Deformable LED Lights

Nov 20, 2019
These bulbs died on me after about 21 months of occasional use; I replaced them in August, 2021.

Our garage has been lit by two 60-watt incandescent bulbs for as long as I've lived in this house (over a decade now). Until recently, that never really bothered me. Now that I'm into woodworking, however, and now that it gets dark early in the evening, the lack of light really started to strike a nerve. In thinking about potential solutions, I initially thought I'd install some LED strip lights in the ceiling, but doing this meant I would (a) have to mount the lights to the ceiling and (b) adjust the wiring for the existing sockets to accommodate for these new lights.

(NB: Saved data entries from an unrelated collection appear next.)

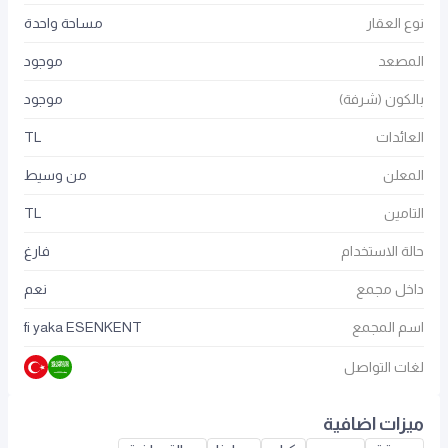
نوع العقار
مساحة واحدة
المصعد
موجود
بالكون (شرفة)
موجود
العائدات
TL
المعلن
من وسيط
التامين
TL
حالة الاستخدام
فارغ
داخل مجمع
نعم
اسم المجمع
fi yaka ESENKENT
لغات التواصل
ميزات اضافية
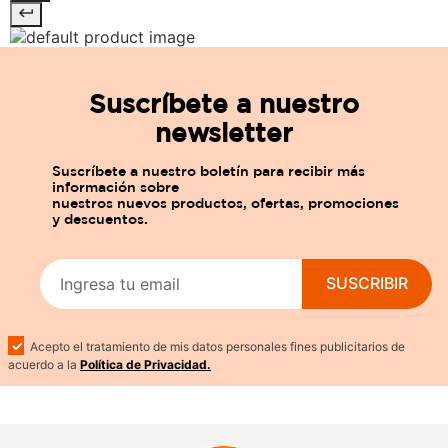
Suscríbete a nuestro
newsletter
SUSCRIBIR
Acepto el tratamiento de mis datos personales fines publicitarios de
acuerdo a la
Política de Privacidad.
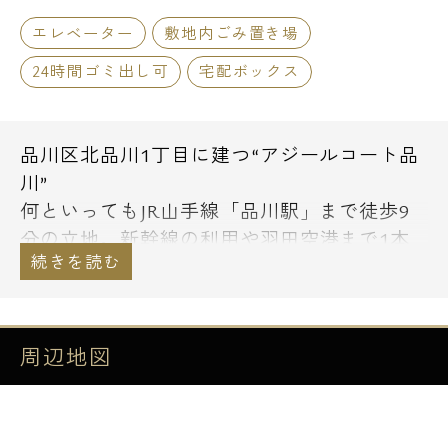
エレベーター
敷地内ごみ置き場
24時間ゴミ出し可
宅配ボックス
品川区北品川1丁目に建つ“アジールコート品
川”
何といってもJR山手線「品川駅」まで徒歩9
分の立地。新幹線の利用や羽田空港まで1本
でのアクセス、復路線の利用が可能！
スーパー、コンビニや商業施設も多く日々の
お買いものや休日も楽しめる住環境。大人も
周辺地図
楽しめる品川水族館も徒歩圏内。
生活をサポートする設備も充実。安心のオー
トロック、不在時も荷物の受け取りが可能な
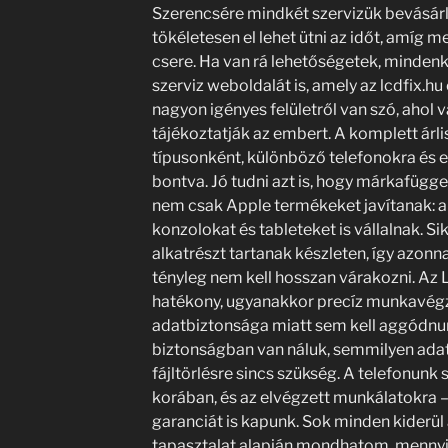
Szerencsére mindkét szervizük bevásárl
tökéletesen el lehet ütni az időt, amíg m
csere. Ha van rá lehetőségetek, minde
szerviz weboldalát is, amely az lcdfix.hu
nagyon igényes felületről van szó, ahol 
tájékoztatják az embert. A komplett árl
típusonként, különböző telefonokra és 
bontva. Jó tudni azt is, hogy márkafügget
nem csak Apple termékeket javítanak: a 
konzolokat és tableteket is vállalnak. Si
alkatrészt tartanak készleten, így azonna
tényleg nem kell hosszan várakozni. Az 
hatékony, ugyanakkor precíz munkavégzé
adatbiztonsága miatt sem kell aggódnu
biztonságban van náluk, semmilyen adatv
fájltörlésre sincs szükség. A telefonunk s
korában, és az elvégzett munkálatokra –
garanciát is kapunk. Sok minden kiderül 
tapasztalat alapján mondhatom, mennyi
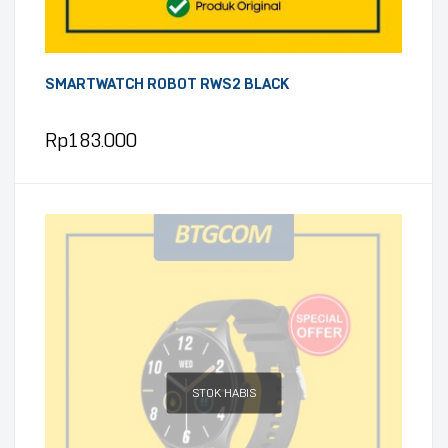
SMARTWATCH ROBOT RWS2 BLACK
Rp
183.000
STOK HABIS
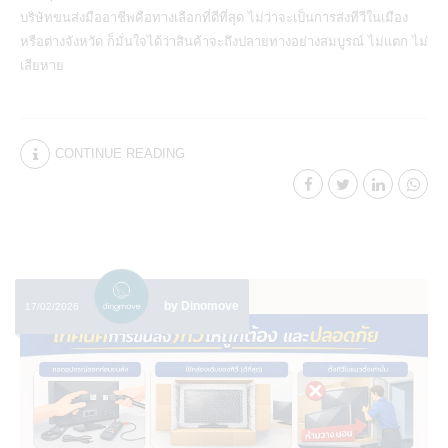
บริษัทขนส่งมืออาชีพคือทางเลือกที่ดีที่สุด ไม่ว่าจะเป็นการส่งทีวีในเมือง
หรือต่างจังหวัด ก็มั่นใจได้ว่าสินค้าจะถึงปลายทางอย่างสมบูรณ์ ไม่แตก ไม่
เสียหาย
CONTINUE READING
by Dinomove
17/02/2026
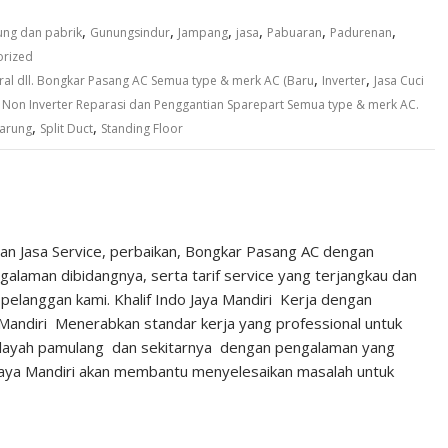
,
,
,
,
,
,
ng dan pabrik
Gunungsindur
Jampang
jasa
Pabuaran
Padurenan
orized
,
,
ral dll. Bongkar Pasang AC Semua type & merk AC (Baru
Inverter
Jasa Cuci
,
Non Inverter Reparasi dan Penggantian Sparepart Semua type & merk AC.
,
,
parung
Split Duct
Standing Floor
an Jasa Service, perbaikan, Bongkar Pasang AC dengan
laman dibidangnya, serta tarif service yang terjangkau dan
pelanggan kami. Khalif Indo Jaya Mandiri Kerja dengan
 Mandiri Menerabkan standar kerja yang professional untuk
ilayah pamulang dan sekitarnya dengan pengalaman yang
Jaya Mandiri akan membantu menyelesaikan masalah untuk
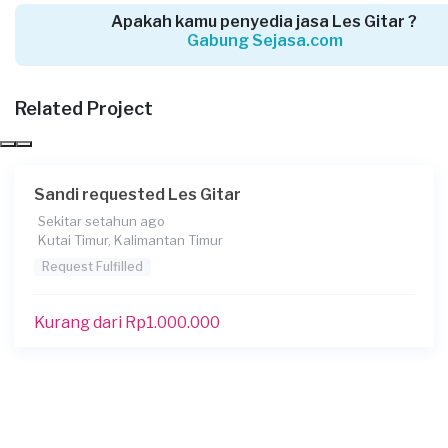
Sekitar 6 tahun yang lalu
Apakah kamu penyedia jasa Les Gitar ?
Samarinda, Kalimantan Timur
Gabung Sejasa.com
Request Fulfilled
Related Project
Kurang dari Rp 1.000.000
Sandi requested Les Gitar
Sekitar setahun ago
Kutai Timur, Kalimantan Timur
Request Fulfilled
Kurang dari Rp1.000.000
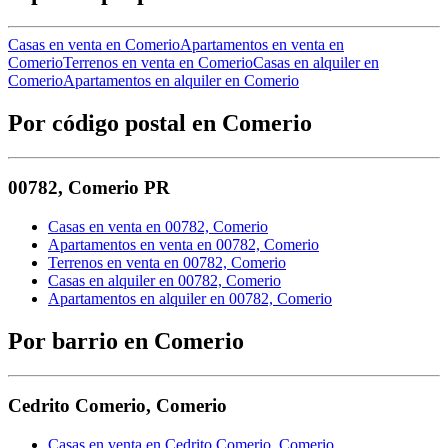
Casas en venta en Comerio
Apartamentos en venta en
Comerio
Terrenos en venta en Comerio
Casas en alquiler en
Comerio
Apartamentos en alquiler en Comerio
Por código postal en Comerio
00782
,
Comerio
PR
Casas en venta en 00782, Comerio
Apartamentos en venta en 00782, Comerio
Terrenos en venta en 00782, Comerio
Casas en alquiler en 00782, Comerio
Apartamentos en alquiler en 00782, Comerio
Por barrio en Comerio
Cedrito Comerio
,
Comerio
Casas en venta en Cedrito Comerio, Comerio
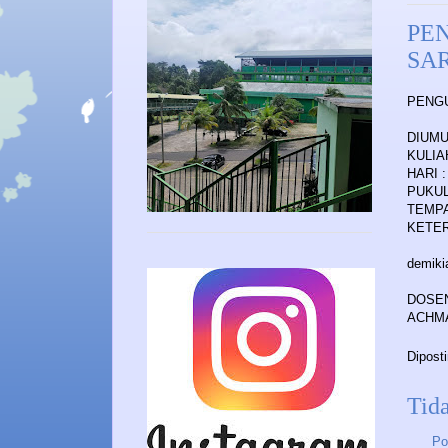
PE
SA
PENG
DIUM
KULIA
HARI 
PUKUL 
TEMPA
KETE
demiki
DOSE
ACHM
Dipost
Tid
Po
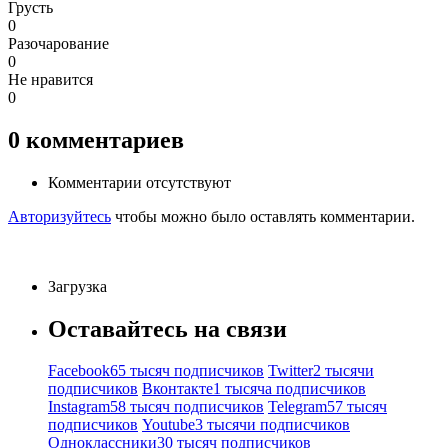
Грусть
0
Разочарование
0
Не нравится
0
0
комментариев
Комментарии отсутствуют
Авторизуйтесь
чтобы можно было оставлять комментарии.
Загрузка
Оставайтесь на связи
Facebook
65 тысяч подписчиков
Twitter
2 тысячи
подписчиков
Вконтакте
1 тысяча подписчиков
Instagram
58 тысяч подписчиков
Telegram
57 тысяч
подписчиков
Youtube
3 тысячи подписчиков
Одноклассники
30 тысяч подписчиков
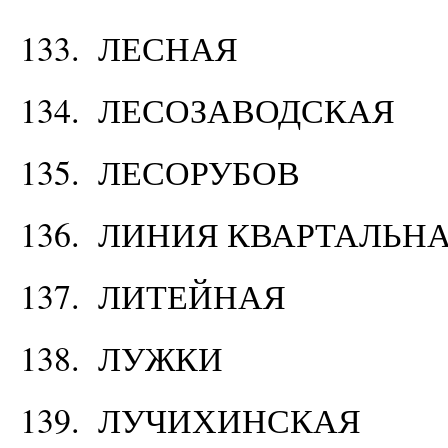
133. ЛЕСНАЯ
134. ЛЕСОЗАВОДСКАЯ
135. ЛЕСОРУБОВ
136. ЛИНИЯ КВАРТАЛЬН
137. ЛИТЕЙНАЯ
138. ЛУЖКИ
139. ЛУЧИХИНСКАЯ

I found a much better solution in these deformable lights, which I picked up on Amazon. There are a million variations of these, from a million different Chinese companies, but these were some of the cheaper ones I found. The lights simply screw into the existing socket, and you can then point the three paddles in the direction you desire. I haven't used them a ton yet, but wow, the difference in illumination is night and day. I highly recommend them. Here's a picture of our garage taken tonight, with no flash:

1 Comment

Larry Camilli

4:07 PM on May 29, 2021

I bought six of these for my garage (four of one brand; two of another; all via Amazon). After one month of intermittent use, one melted. So, I looked into LED circuit design. For these lights, they sometimes put a group of LED elements in series and then group multiple of those series strings in parallel. When they do that (the parallel part), unless there's a circuit to force the current to be the same in each parallel string, there's a serious risk of thermal runaway. [All of the discussions I've found suggest "current mirrors" to force the currents in the parallel circuits to match. The driver / power supply can only regulate the total current, so something else has to make sure that the current isn't getting hogged by one of the parallel strings.] I looked at my melted light. There are only two wires going to the surface-mount LED panel. The connections between LED elements on the panel are covered, but it appears that some of the strings are in parallel. There seem to be nothing but LEDs on the panel. So, there is no current mirror circuit. Amazon has some "better" garage lights - with the LED arrays mounted to aluminum panels instead of plastic. I haven't been able to find out if any of them have current mirrors (or if all of the LED elements are in series)... [I went back to the six 300W-equivalent CFLs that I had before.] The LED lights are nice and bright, but I'd rather not burn my garage down. I'll wait until they've been recalled and ones of a competent design are easy to find.